Tren, uzun zamandan beri istasyonda bekliyordu.
Hemen yanımızda bir başka tren vardı ve yolcular, pencerelerden uykulu gözlerle dışarıyı seyrediyorlardı.
Bu can sıkıcı bekleyiş nihâyet sona erdi. Tam karşımda oturan yaşlıca adama:
—Şükür… gidiyoruz, dedim.
İhtiyar, tatlı bir gülümsemeyle:
—Hayır, dedi, giden biz değiliz; öbür tren! İnsanın gözü nasıl da aldanıyor, değil mi?
Dikkat edince hakîkaten hareket hâlinde olanın diğer tren olduğunu fark ettim. Yaşlı adam ise konuşuyordu:
İnsanoğlu bu!..Tutmuş,zaman diye bir hayâl uydurmuş…sonra kendisini sâbit,zamânı da geçip gidici olan bir nesne diye kabûl etmiş. Hâlbuki zaman diye geçip giden bir şey yok. Hep aynı vaktin içindeyiz ve geçip giden biziz! Biz insanlar! Hep bir aldanışın peşindeyiz.

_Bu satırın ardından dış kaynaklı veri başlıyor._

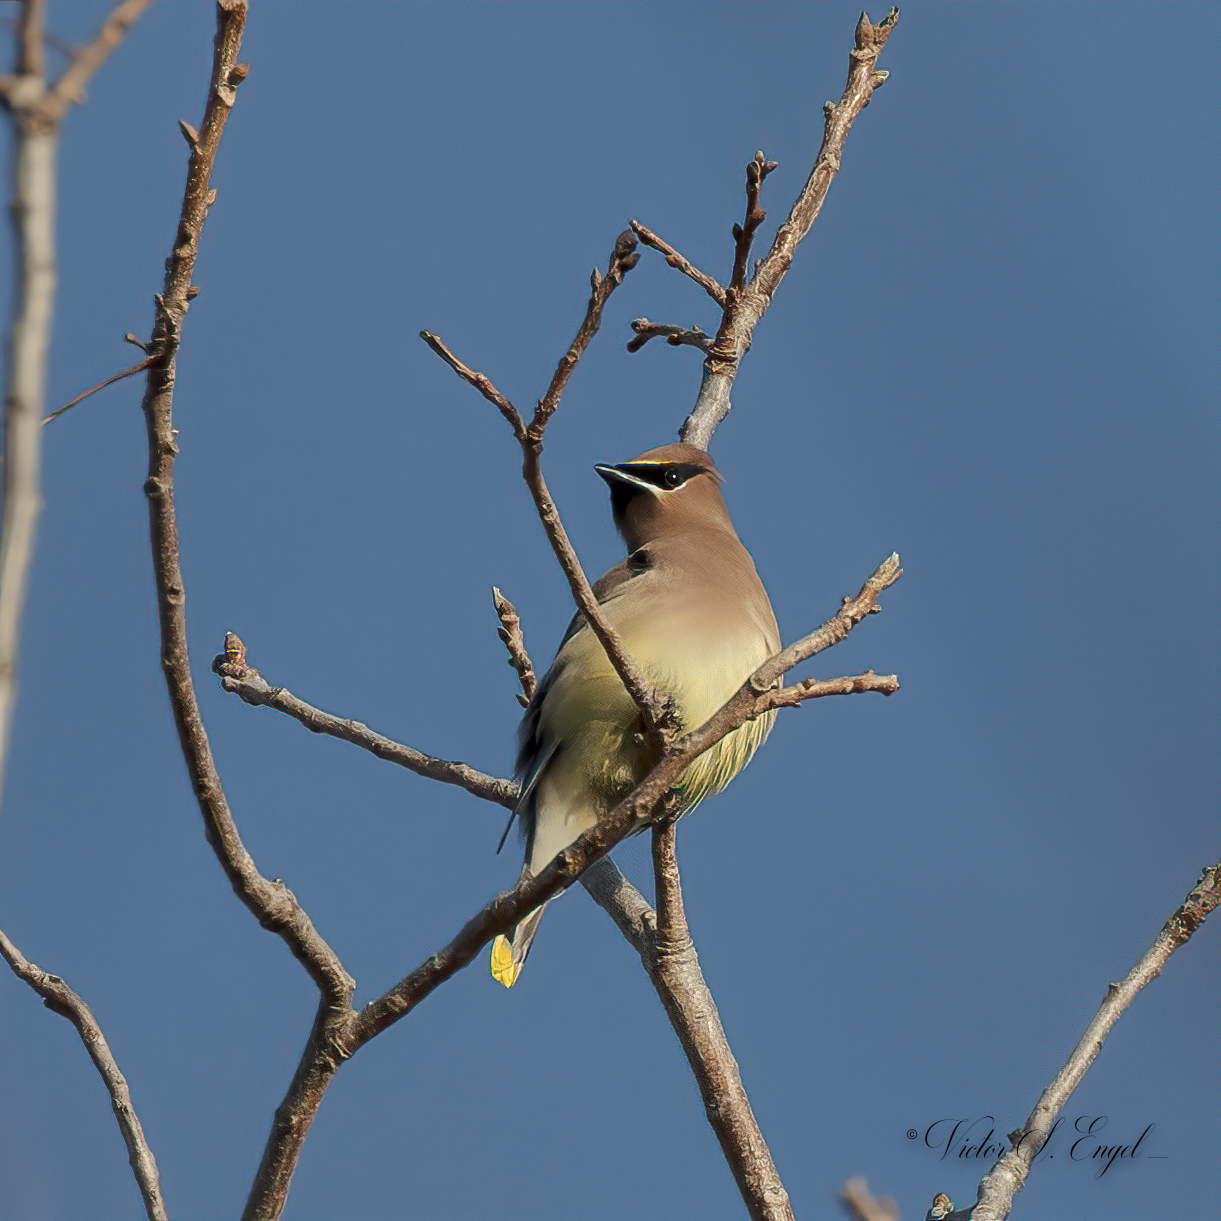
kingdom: Animalia
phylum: Chordata
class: Aves
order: Passeriformes
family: Bombycillidae
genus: Bombycilla
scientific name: Bombycilla cedrorum
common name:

Göz nasıl biraz önceki gibi aldanıyorsa, düşünceler de aldanış hâlinde! İki trene biraz şuurlu bakınca; yürüyenle duran nasıl ayırt ediliverdi ise, hayat da böyle!
Ama insanların çoğu, böylesini seviyor. Hayâta şuurlu bakmasını bilemediğimiz için hayâlle hakîkate yer değiştirtiyoruz ve elbette hayâl ile de mes’ud ve huzurlu olamıyoruz.